I contrast this with a similar moral dilemma, from earlier in the season in "Passing Through Gethsemane". In that episode, Brother Edward was a mind-wiped serial killer who was not supposed to know about his true past, but eventually learned about it. The issue about Edward knowing about his past was made much more urgent by the fact that someone was out to kill him for revenge. The moral dilemma about telling Edward about his past was also made worse by the fact that he had done something horribly wrong for which he had been convicted and punished. In the current episode, McIntyre was formally found not to have been at fault. Obviously McIntyre's own guilt wouldn't disappear because of that, but if no one else thinks he's done something wrong, then what does it hurt to just let him forget about it?

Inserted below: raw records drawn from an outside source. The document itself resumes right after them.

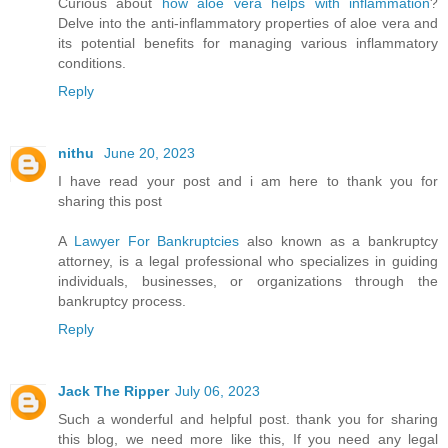
Curious about
how aloe vera helps with inflammation
?
Delve into the anti-inflammatory properties of aloe vera and
its potential benefits for managing various inflammatory
conditions.
Reply
nithu
June 20, 2023
I have read your post and i am here to thank you for
sharing this post
A
Lawyer For Bankruptcies
also known as a bankruptcy
attorney, is a legal professional who specializes in guiding
individuals, businesses, or organizations through the
bankruptcy process.
Reply
Jack The Ripper
July 06, 2023
Such a wonderful and helpful post. thank you for sharing
this blog, we need more like this, If you need any legal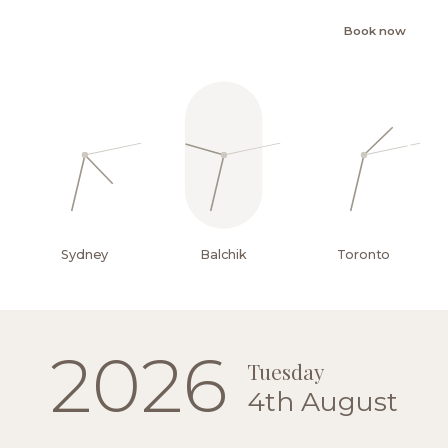
Book now
Sydney
Balchik
Toronto
EN
2026
Tuesday
4th August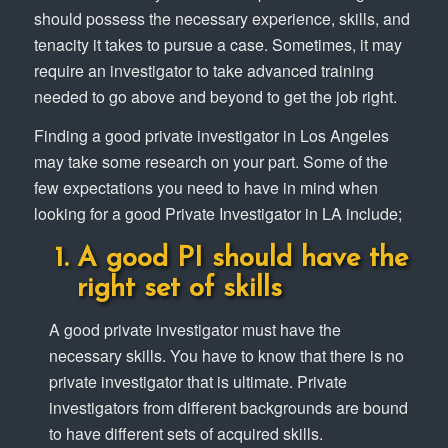
should possess the necessary experience, skills, and
tenacity it takes to pursue a case. Sometimes, it may
require an investigator to take advanced training
needed to go above and beyond to get the job right.
Finding a good private investigator in Los Angeles
may take some research on your part. Some of the
few expectations you need to have in mind when
looking for a good Private Investigator in LA include;
A good PI should have the
right set of skills
A good private investigator must have the
necessary skills. You have to know that there is no
private investigator that is ultimate. Private
investigators from different backgrounds are bound
to have different sets of acquired skills.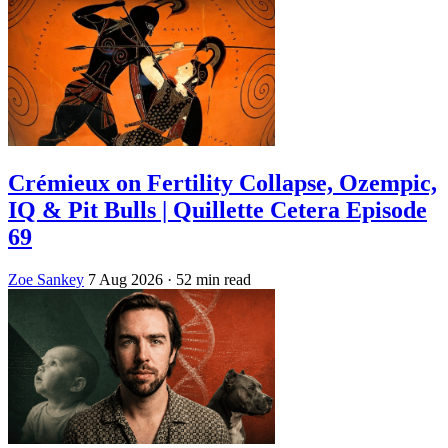
Crémieux on Fertility Collapse, Ozempic,
IQ & Pit Bulls | Quillette Cetera Episode
69
Zoe Sankey
7 Aug 2026
· 52 min read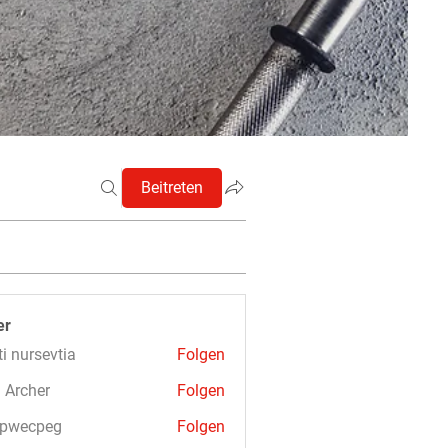
Beitreten
er
ti nursevtia
Folgen
 Archer
Folgen
3pwecpeg
Folgen
cpeg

I also feel like an opportunity was missed in the episode. McIntyre fired the shots that started a major war. He was following orders from a commander who misinterpreted the Minbari's actions. Even though McIntyre didn't do anything wrong, I think it's very believable that he would feel a lot of guilt over it. In fact, we find out that he more or less tried to die in the line of duty (and on The Line) during that war, but didn't. Some kind of discussion of all of this by the main characters would have been very interesting, especially if Delenn had been involved. Delenn accepts the sword from McIntyre to end his delusion, but does she truly forgive him? We know that she was on the Grey Council when the war began - what role, if any, did she have in the Minbari's initial response? In addition, once McIntyre's delusion was ended, he became a cheerful, apparently well-adjusted person again very quickly.